Note: The alternative way of solving the same problem would be to take a common denominator with $\tan x$ and $\sec x$ terms, without converting them into trigonometric ratios containing the $\sin x$ and $\cos x$ terms. Then, we will make use of the trigonometric identity $1 + {\tan ^2}x = {\sec ^2}x$. Further simplification is as usual.

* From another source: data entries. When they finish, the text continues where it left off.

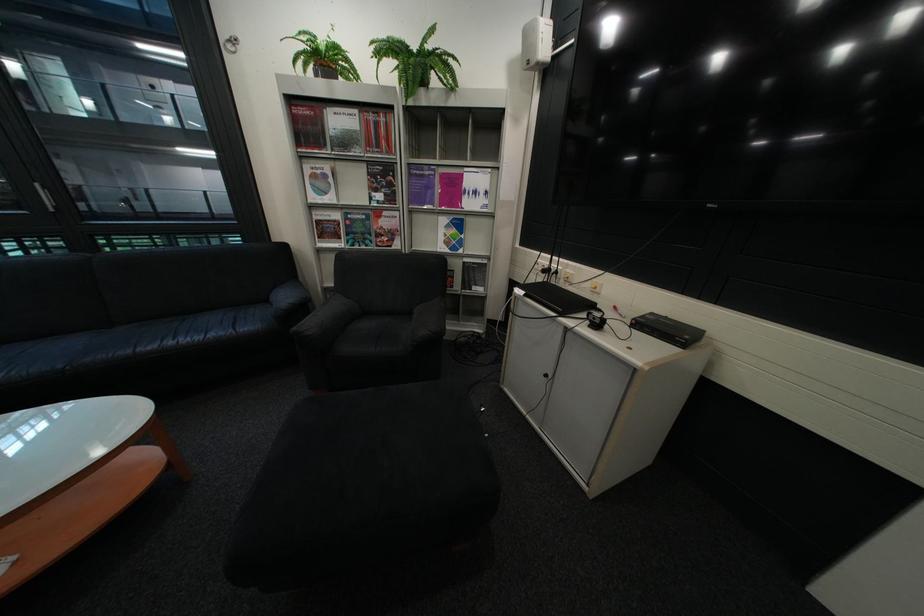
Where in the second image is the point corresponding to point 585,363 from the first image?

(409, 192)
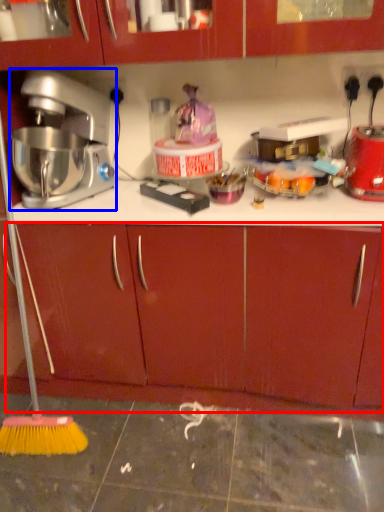
Question: Which object is closer to the camera taking this photo, drawer (highlighted by a red box) or mixer (highlighted by a blue box)?

Choices:
 (A) drawer
 (B) mixer

Answer: (B)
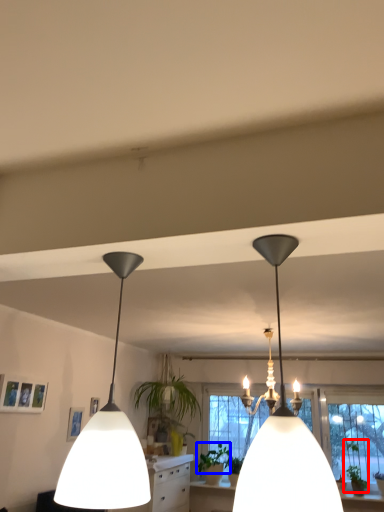
Question: Which object appears closest to the camera in this image, plant (highlighted by a red box) or plant (highlighted by a blue box)?

Choices:
 (A) plant
 (B) plant

Answer: (A)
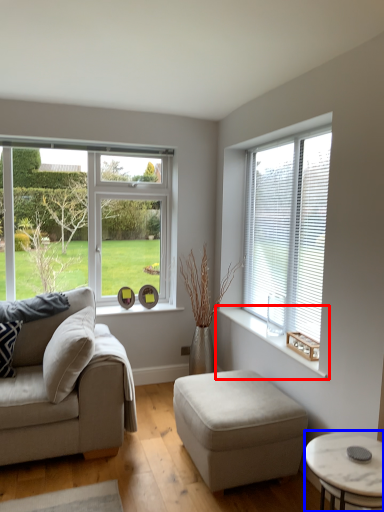
Question: Among these objects, which one is nearest to the camera, window sill (highlighted by a red box) or coffee table (highlighted by a blue box)?

Choices:
 (A) window sill
 (B) coffee table

Answer: (B)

To prove a trigonometric equation, we should tend to start with the more complicated side of the equation, and keep simplifying it until it is transformed into the same expression as on the other side of the given equation. In some cases, we can also try to simplify both sides of the equation and arrive at a common expression to prove their equality. The various procedures of solving a trigonometric equation are: expanding the expressions, making use of the identities, factoring the expressions or simply using basic algebraic strategies to obtain the desired results.